En la Argentina es el baile
del caño. En el mundo, el poledance. Símbolo moderno del striptease y condenado por inmoral y machista, el baile del caño ha ido ganando respetabilidad desde que comenzó a ser considerado una disciplina deportiva como la gimnasia artística.
El número de torneos de atletismo y fitness que incluyen al poledance como parte de
sus competencias va en aumento. La gente común y prejuiciosa no ha tenido más remedio
que empezar a aceptarlo. Por supuesto, siempre y cuando la bailarina aclare que lo practica como forma de ejercicio físico y no como baile sensual.
Es muy positivo que el baile del poledance
haya roto las barreras que lo ataban al ambiente del cabaret y también que muchas
mujeres que no tienen el físico y la belleza de una stripper (mujeres maduras, madres, trabajadoras o estudiantes) se
atrevan a experimentar a través de una danza el reconocimiento de la
sensualidad inherente al cuerpo femenino, una sensualidad que ha sido históricamente
reprimida y avergonzada.
No me ilusiono demasiado; la sombra del
juicio moral sigue estando omnipresente, en especial entre nuestras congéneres femeninas.
Las mujeres no hemos podido todavía derribar esa barrera que nos divide entre
chicas buenas y chicas malas y que tanto daño le ha provocado a nuestra sexualidad. Sabemos que las chicas malas se divierten más pero el precio que tienen que pagar es sufrir la estigmatización
constante y el rechazo social.
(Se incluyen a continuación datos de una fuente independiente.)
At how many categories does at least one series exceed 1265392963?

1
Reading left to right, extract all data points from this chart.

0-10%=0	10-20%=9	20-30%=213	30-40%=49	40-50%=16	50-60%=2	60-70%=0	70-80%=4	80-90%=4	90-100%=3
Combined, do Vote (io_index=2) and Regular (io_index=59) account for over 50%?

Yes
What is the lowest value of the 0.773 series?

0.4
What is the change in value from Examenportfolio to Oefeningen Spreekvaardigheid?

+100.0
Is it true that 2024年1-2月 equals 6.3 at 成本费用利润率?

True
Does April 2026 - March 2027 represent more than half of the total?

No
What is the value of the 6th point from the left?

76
El
poledance está asociado al bando de las malas que bailan exhibiendo el cuerpo sobre monumentales tacos altos de acrílico y mostrando ropa y movimientos provocativos. Su innegable provocación erótica es otro campo de batalla en donde se dirime ese conflicto milenario entre buenas y malas, entre santas y putas.
El argumento más común que utilizan quienes
denigran a las bailarinas de caño es que las danzas eróticas femeninas suelen estar promovidas por la mirada libidinosa
de los hombres que pagan por ver un show en donde la mujer se ofrece como mercancía al mejor postor. No importa si se quita o no la ropa o si lo hace por dinero o por placer; la chica
que baila en el caño suele ser considerada como parte de un sistema que degrada a la mujer mediante la objetivación y el vil comercio montado sobre el cuerpo femenino. Para evitar ser juzgadas, las bailarinas a las que les gusta practicar poledance deben alejarse de todo aquello que las relacione con las
strippers de los night clubs así como muchas mujeres dominantes en el ámbito del
BDSM se apresuran a aclarar que no tienen nada que ver con el mundo de las dominatrices profesionales.
No niego que una clase de poledance
puede ser más divertida que otras formas de gimnasia y puede tonificar muy bien
algunos músculos. Sin embargo, todas nosotras sabemos que cuando una mujer se
sube a una plataforma de poledance, no importa cual sea la rutina de
movimientos, hay algo inherentemente sexual y pecaminoso que empieza a flotar
en el ambiente. Cuando ella se mueve y se contonea al ritmo de la música, se vuelve una Scherazade moderna; una encantadora que embelesa a su
audiencia contando una historia con los movimientos de su cuerpo.
Yo soy de las que sostiene que si el poledance se afirmara definitivamente como una
disciplina atlética, el esfuerzo por buscar una
perfección cinética anularía el lado más sensual de la danza. El erotismo y la fantasía se disolverían dentro de las normas de una competencia cargada de reglamentos. La mujer que baila perdería esa íntima conexión con su propia
sexualidad y con su propio cuerpo. Aún la mirada libidinosa del hombre,
una mirada siempre cargada de deseo sexual, puede ser un
poderoso disparador de emociones y excitaciones para ella.
Si el originario carácter de danza sensual del
poledance es dejado de lado en nombre de la lucha feminista contra la objetivación de la mujer, lo que muchas de nosotras vamos a perder es una preciosa fuente de poder sexual femenino.
La bailarina que se contonea en el caño dibuja con sus movimientos una exhibición explícita de poder erótico. Quienes la condenan, sean hombres o mujeres, no tienen realmente un conflicto con el baile del caño ni con el striptease como tampoco lo tienen con el largo de las faldas o con la altura de los
tacones. Su conflicto real es con la sexualidad femenina, con el poder implícito que emana de ella y con la libertad de las mujeres para expresarla. La indignación ante la objetivación que sufre la mujer es sólo una excusa políticamente correcta para ocultar otra forma de castración machista.